Abdu-Latif Ssebagala, a Member of Ugandan Parliamentary Committee formed in September to draft a new version anti-gay law, said the drafters of a revised law wanted the parliament to pass it in time to be a "Christmas gift" for Ugandans.
He said on Friday in Kampala that a new anti-gay law was coming after a controversial earlier version was quashed because of legal technicalities.
Legislation passed by parliament almost a year ago, which would have punished gay sex with long prison terms, provoked a storm of international protest and led some donor countries to withhold aid.
A constitutional court overturned the law in August.
Ssebagala said it had finished the bill and was ready to present it to parliament for debate.
"The draft is ready and we have strengthened the law, especially in areas of promotion and luring children,'' he said.
"Next week, we expect to meet the speaker to fix a date for the re-tabling to parliament," he added.

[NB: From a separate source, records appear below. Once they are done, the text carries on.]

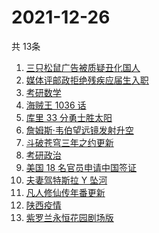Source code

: # 2021-12-26
  共 13条

  <!-- BEGIN -->
  <!-- 最后更新时间:Sun Dec 26 2021 11:09:05 GMT+0000 (Coordinated Universal Time) -->
  1. [三只松鼠广告被质疑丑化国人](https://www.zhihu.com/search?q=三只松鼠)
1. [媒体评邮政拒绝残疾应届生入职](https://www.zhihu.com/search?q=残疾应届生)
1. [考研数学](https://www.zhihu.com/search?q=考研数学)
1. [海贼王 1036 话](https://www.zhihu.com/search?q=海贼王)
1. [库里 33 分勇士胜太阳](https://www.zhihu.com/search?q=勇士)
1. [詹姆斯·韦伯望远镜发射升空](https://www.zhihu.com/search?q=韦伯望远镜)
1. [斗破苍穹三年之约更新](https://www.zhihu.com/search?q=斗破苍穹三年之约)
1. [考研政治](https://www.zhihu.com/search?q=考研政治)
1. [美国 18 名官员申请中国签证](https://www.zhihu.com/search?q=美国官员申请签证)
1. [夫妻驾特斯拉 Y 坠河](https://www.zhihu.com/search?q=特斯拉坠河)
1. [凡人修仙传年番更新](https://www.zhihu.com/search?q=凡人修仙传)
1. [陕西疫情](https://www.zhihu.com/search?q=陕西疫情)
1. [紫罗兰永恒花园剧场版](https://www.zhihu.com/search?q=紫罗兰永恒花园)
  <!-- END -->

Ssebagala said the committee wanted it passed within weeks so that Ugandans "can celebrate it as a Christmas gift".
"The earlier version would have punished gay sex with long prison terms, including life sentences for "aggravated homosexuality," he said.
"The latter category included an HIV-positive person having gay sex or gay sex with anyone vulnerable, such as when the victim is disabled or a child in the perpetrator's care,'' he added.
In August, President Yoweri Museveni,said he wanted the law amended to remove penalties for consenting adults.
Ssebagala, however, said the new version still punished gay sex among consenting adults.
In October, the president wrote in a newspaper that re-introducing the law risked triggering a trade boycott by the West.
Analysts say Museveni was expected to run for re-election in 2016 and was walking a tightrope trying to appease his conservative domestic constituency, while wary of alienating donors who finance about 20 per cent of Uganda's budget.
Asia Russell, Uganda-based Director of International Policy at Health GAP, an HIV advocacy group, said the bill was inconsistent with fundamental freedoms and human rights.
He insisted that accepting it would be a display of weakness rather than leadership.
Like most of sub-Saharan Africa, Uganda is highly religious and socially conservative.
Influential evangelical pastors have urged Ugandan legislators to reintroduce the law since it was quashed.
Presidential Spokesman Tamale Mirundisaid Museveni "is a democrat" and could not dictate to parliament what to do.
"We'll only know his views when the new law is passed and is sent to him for signing," he said.
The constitutional court overturned the earlier law on the grounds parliament had passed it without the required quorum.